== GOAL OF THE EXERCISE ==
Beginning with the first line below, please restate each line exactly, down to and including the line containing "Zeichen lange Nachrichten".

Saved data entries:
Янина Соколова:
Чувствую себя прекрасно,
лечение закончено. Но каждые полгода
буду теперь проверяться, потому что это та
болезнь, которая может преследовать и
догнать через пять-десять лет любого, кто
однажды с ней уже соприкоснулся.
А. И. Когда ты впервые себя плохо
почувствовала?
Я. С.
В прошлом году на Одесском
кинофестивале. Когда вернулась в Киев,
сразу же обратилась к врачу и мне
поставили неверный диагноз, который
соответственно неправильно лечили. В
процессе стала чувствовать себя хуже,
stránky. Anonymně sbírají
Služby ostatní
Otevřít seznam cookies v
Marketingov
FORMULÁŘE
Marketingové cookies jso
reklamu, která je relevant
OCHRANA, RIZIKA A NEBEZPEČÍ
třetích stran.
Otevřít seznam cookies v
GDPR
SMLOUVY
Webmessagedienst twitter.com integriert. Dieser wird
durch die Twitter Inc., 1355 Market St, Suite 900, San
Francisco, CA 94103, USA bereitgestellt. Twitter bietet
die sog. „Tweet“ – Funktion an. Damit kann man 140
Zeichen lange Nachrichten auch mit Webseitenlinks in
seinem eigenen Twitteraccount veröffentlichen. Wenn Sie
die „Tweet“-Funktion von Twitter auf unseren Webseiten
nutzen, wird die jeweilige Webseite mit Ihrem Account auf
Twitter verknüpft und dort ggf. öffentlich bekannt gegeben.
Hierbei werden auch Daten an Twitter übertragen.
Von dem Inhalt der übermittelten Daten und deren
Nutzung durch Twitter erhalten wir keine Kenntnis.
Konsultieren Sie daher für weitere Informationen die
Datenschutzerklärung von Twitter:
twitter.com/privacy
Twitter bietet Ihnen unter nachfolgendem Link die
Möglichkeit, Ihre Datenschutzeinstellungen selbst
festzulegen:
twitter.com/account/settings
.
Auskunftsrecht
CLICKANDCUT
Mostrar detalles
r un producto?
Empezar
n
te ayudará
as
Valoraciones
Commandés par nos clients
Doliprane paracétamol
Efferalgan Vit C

== ANSWER SPACE ==
Янина Соколова:
Чувствую себя прекрасно,
лечение закончено. Но каждые полгода
буду теперь проверяться, потому что это та
болезнь, которая может преследовать и
догнать через пять-десять лет любого, кто
однажды с ней уже соприкоснулся.
А. И. Когда ты впервые себя плохо
почувствовала?
Я. С.
В прошлом году на Одесском
кинофестивале. Когда вернулась в Киев,
сразу же обратилась к врачу и мне
поставили неверный диагноз, который
соответственно неправильно лечили. В
процессе стала чувствовать себя хуже,
stránky. Anonymně sbírají
Služby ostatní
Otevřít seznam cookies v
Marketingov
FORMULÁŘE
Marketingové cookies jso
reklamu, která je relevant
OCHRANA, RIZIKA A NEBEZPEČÍ
třetích stran.
Otevřít seznam cookies v
GDPR
SMLOUVY
Webmessagedienst twitter.com integriert. Dieser wird
durch die Twitter Inc., 1355 Market St, Suite 900, San
Francisco, CA 94103, USA bereitgestellt. Twitter bietet
die sog. „Tweet“ – Funktion an. Damit kann man 140
Zeichen lange Nachrichten auch mit Webseitenlinks in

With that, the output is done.